Why does the number of possible probability distributions have the cardinality of the continuum?
Wikipedia's article on parametric statistical models (https://en.wikipedia.org/wiki/Parametric_model) mentions that you could parameterize all probability distributions with a one-dimensional real parameter, since the set of all probability measures & $\mathbb{R}$ share the same cardinality.
This fact is mentioned in the cited text (Bickel et al, Efficient and Adaptive Estimation for Semiparametric Models), but not proved or elaborated on.
This is pretty neat to me. (If I'd been forced to guess, I would have guessed the set of possible probability distributions to be bigger, since pdfs are functions $\mathbb{R}\rightarrow\mathbb{R}$, and we're counting probability distributions that don't have a density, too. It's got to be countable additivity constraining the number of possible distributions, but how?)
Where could I go to find a proof of this, or is it straightforward enough to outline in an answer here? Does its proof depend on AC or the continuum hypothesis? We need some kind of condition on the cardinality of the sample space that neither Wikipedia or Bickel mention, right (if it's too big, then the number of degenerate probability distributions is too big)?
A probability on $\mathbb{R}$, be it continuous or not, is given by its CDF $x \mapsto\mathbb{P}(X \leq x)$. A CDF is right-continuous, and the set of right-continuous functions has the cardinality of $\mathbb{R}$. To see this, you can for instance argue that the values of such a function are given by its values at the rational points, so it has at most the cardinality of a countable product of copies of $\mathbb{R}$, which has the cardinality of $\mathbb{R}$ as well.

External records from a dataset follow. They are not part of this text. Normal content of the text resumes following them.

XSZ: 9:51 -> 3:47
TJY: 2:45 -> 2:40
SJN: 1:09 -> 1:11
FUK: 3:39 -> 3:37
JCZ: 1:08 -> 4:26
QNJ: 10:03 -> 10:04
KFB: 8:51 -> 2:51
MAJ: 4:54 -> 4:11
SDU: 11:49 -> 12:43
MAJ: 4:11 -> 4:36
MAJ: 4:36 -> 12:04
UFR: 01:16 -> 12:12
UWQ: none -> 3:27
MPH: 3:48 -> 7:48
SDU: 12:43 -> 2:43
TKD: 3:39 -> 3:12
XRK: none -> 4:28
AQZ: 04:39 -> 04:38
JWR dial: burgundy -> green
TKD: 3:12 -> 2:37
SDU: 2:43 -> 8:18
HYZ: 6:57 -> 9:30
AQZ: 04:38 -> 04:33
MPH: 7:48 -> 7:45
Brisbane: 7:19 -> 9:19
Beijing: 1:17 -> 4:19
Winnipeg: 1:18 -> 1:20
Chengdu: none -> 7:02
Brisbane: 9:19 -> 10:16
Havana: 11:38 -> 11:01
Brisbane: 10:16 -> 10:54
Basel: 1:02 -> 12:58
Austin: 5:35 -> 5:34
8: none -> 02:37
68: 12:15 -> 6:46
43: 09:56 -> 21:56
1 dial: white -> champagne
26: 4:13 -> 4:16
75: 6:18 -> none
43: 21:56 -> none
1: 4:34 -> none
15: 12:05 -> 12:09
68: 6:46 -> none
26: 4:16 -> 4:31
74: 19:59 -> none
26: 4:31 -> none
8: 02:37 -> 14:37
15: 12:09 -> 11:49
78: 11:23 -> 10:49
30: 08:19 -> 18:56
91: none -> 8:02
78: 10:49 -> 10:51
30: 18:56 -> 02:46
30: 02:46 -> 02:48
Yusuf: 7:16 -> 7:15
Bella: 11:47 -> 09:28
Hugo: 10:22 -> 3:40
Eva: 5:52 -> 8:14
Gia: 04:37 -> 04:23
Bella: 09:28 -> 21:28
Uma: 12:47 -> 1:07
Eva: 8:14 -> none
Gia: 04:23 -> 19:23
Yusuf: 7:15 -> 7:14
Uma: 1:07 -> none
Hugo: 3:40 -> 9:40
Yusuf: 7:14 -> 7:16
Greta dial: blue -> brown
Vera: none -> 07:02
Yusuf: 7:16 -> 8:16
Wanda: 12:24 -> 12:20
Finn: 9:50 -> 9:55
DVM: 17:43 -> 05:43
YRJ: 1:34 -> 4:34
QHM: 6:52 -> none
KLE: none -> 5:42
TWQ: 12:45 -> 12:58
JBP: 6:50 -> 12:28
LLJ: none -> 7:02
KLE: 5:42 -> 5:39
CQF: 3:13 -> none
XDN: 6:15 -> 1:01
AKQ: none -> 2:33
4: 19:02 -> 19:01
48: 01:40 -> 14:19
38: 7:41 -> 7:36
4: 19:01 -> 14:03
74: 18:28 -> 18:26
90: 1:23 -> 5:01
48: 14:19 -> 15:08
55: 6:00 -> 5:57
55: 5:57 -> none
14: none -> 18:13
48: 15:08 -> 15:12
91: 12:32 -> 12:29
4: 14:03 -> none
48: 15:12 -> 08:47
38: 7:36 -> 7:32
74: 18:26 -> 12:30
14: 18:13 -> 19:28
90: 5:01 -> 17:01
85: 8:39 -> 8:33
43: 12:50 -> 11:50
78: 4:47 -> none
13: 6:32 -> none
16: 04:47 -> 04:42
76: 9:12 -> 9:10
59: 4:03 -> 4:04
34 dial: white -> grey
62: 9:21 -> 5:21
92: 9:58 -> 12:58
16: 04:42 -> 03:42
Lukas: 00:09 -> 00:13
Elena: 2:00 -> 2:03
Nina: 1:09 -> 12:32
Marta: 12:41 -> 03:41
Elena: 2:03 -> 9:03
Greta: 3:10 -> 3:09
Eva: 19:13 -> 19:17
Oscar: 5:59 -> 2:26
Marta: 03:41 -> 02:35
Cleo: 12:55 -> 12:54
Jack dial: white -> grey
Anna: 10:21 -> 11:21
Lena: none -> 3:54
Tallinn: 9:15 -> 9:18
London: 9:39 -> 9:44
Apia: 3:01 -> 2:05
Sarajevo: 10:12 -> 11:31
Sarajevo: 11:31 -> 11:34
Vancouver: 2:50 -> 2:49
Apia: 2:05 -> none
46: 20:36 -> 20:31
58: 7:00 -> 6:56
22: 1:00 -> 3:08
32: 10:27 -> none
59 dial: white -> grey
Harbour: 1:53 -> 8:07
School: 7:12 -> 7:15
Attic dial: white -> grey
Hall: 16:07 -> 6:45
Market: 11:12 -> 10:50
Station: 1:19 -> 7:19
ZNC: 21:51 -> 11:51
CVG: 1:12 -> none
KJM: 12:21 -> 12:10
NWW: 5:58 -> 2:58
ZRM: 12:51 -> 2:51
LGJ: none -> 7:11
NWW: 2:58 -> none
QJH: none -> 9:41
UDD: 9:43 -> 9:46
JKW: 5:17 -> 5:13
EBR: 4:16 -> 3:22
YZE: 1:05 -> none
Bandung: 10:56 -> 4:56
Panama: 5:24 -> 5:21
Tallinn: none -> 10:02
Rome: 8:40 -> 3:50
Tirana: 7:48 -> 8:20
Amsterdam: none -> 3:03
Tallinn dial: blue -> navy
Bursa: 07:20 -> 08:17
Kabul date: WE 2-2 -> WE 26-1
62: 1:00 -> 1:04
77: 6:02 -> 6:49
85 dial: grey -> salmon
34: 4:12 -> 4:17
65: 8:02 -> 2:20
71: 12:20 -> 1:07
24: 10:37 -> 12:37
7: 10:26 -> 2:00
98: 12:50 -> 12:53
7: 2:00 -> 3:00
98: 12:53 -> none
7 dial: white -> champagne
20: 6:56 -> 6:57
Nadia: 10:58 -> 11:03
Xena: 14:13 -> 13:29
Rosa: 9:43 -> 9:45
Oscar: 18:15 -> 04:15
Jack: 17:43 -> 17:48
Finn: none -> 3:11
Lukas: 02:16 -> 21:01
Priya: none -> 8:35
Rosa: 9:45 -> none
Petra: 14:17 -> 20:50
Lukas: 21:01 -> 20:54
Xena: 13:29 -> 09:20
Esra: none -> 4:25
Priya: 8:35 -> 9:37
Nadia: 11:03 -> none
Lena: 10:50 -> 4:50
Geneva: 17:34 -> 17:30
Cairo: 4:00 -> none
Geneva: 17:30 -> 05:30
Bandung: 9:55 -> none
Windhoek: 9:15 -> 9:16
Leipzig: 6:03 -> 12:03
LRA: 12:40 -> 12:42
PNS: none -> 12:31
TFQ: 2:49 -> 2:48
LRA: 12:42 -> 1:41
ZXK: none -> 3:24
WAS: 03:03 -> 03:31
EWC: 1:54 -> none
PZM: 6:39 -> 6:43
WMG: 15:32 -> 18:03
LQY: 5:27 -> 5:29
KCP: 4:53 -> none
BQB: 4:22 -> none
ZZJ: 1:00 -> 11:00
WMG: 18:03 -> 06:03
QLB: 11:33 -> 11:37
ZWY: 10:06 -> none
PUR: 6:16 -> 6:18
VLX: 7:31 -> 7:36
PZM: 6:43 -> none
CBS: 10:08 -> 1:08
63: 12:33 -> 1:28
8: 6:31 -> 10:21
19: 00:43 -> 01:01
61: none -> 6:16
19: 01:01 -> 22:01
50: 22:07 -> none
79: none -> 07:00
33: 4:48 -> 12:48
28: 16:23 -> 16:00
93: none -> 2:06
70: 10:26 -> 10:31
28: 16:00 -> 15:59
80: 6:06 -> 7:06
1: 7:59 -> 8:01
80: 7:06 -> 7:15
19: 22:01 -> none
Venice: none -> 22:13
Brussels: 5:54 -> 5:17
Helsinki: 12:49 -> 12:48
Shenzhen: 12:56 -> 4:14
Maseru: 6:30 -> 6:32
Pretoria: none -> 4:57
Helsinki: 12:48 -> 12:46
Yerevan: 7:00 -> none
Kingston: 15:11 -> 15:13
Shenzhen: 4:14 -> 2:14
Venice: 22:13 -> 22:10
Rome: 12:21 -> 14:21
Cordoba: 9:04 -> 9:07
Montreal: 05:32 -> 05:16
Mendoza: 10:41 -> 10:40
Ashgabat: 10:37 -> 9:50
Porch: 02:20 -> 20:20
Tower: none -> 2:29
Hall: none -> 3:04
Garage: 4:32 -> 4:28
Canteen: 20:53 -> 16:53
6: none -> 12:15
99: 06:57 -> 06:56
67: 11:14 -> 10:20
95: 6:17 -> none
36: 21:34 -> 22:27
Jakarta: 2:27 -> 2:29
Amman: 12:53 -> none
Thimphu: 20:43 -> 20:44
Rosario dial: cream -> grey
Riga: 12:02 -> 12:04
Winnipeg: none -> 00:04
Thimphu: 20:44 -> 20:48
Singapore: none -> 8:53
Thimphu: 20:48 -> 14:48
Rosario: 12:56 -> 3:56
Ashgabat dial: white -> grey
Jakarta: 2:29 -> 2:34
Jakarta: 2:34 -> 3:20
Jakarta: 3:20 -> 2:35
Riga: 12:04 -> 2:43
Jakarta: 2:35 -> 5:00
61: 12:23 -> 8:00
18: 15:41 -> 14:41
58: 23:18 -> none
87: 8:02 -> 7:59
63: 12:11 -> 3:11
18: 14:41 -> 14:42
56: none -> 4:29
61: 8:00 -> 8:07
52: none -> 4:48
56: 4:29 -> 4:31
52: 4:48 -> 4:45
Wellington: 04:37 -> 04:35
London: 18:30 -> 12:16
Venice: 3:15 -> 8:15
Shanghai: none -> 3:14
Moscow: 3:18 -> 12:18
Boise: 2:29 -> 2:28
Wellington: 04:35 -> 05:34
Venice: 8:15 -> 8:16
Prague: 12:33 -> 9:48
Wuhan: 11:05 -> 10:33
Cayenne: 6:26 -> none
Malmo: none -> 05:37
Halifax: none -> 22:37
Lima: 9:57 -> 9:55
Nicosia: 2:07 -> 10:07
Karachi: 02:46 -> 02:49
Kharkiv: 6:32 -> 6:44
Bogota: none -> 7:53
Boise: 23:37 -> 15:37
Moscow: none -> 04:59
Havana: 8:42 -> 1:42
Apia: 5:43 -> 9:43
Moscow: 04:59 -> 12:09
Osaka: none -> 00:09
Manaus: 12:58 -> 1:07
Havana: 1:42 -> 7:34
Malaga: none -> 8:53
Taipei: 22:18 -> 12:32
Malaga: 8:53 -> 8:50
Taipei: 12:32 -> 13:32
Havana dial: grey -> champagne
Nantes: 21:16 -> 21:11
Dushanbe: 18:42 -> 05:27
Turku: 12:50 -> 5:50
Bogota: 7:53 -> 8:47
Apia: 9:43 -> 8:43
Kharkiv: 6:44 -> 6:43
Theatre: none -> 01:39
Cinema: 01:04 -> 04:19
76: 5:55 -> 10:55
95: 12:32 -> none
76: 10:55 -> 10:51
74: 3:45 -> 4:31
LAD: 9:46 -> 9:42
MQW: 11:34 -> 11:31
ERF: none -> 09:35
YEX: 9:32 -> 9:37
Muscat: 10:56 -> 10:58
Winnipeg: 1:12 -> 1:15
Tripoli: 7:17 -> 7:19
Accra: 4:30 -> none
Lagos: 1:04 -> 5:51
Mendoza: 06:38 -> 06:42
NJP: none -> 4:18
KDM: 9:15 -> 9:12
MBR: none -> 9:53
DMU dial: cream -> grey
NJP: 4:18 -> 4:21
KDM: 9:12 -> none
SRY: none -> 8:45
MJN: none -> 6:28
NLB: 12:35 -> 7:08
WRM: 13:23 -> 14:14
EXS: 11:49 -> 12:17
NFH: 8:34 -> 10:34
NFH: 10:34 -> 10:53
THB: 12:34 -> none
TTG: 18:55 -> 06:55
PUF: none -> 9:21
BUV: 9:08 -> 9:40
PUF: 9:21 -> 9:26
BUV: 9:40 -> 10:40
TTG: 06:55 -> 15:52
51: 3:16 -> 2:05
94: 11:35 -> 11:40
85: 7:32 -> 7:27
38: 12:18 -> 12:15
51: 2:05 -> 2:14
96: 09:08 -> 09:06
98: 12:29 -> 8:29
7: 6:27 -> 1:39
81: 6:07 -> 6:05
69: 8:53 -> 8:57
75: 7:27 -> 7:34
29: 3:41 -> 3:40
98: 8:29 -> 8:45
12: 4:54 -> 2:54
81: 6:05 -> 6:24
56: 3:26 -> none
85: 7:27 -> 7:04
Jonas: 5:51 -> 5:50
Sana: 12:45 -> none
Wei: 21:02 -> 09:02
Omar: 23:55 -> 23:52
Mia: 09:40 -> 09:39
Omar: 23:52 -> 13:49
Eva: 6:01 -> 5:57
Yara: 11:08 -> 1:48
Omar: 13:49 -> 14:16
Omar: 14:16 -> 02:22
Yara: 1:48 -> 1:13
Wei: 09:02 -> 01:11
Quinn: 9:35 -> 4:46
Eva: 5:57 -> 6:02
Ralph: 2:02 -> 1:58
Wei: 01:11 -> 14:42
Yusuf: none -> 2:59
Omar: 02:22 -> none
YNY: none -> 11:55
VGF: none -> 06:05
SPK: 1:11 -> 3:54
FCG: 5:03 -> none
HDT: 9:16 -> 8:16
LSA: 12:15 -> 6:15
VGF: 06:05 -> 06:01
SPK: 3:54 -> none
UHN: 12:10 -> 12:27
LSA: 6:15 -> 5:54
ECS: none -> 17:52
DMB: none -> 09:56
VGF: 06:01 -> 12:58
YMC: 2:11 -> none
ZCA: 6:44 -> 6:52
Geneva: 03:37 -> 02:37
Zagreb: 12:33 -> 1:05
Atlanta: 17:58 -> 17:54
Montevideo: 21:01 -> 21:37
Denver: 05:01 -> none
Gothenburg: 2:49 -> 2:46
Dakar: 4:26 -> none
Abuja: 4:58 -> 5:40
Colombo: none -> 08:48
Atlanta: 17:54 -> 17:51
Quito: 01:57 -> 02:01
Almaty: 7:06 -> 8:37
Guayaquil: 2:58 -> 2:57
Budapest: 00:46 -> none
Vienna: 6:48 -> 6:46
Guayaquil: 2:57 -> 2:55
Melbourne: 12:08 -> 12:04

To expand on the AC/CH question, Raoul's argument does not depend on either of these, since you can give an explicit injection from real-valued sequences $x_1,x_2,\ldots$ to $\mathbb R$ (and there is an explicit bijection between $\mathbb Q$ and $\mathbb N$, so between $\mathbb R^{\mathbb Q}$ and $\mathbb R^{\mathbb N}$). To do this, write each value as an decimal (converting $0.1999...$ to $0.2$, etc.). Then form a new infinite decimal as follows: digits in odd places are the digits of $x_1$, in order; those in places $\equiv 2$ mod $4$ are digits of $x_2$; those in places $\equiv 4$ mod $8$ digits of $x_3$; and so on. Since infinitely many digits of $x_1$ are not $9$, the same is true of the decimal we obtain by this process, and you can easily recover the digits of each $x_i$ from the final decimal, so this is an injection.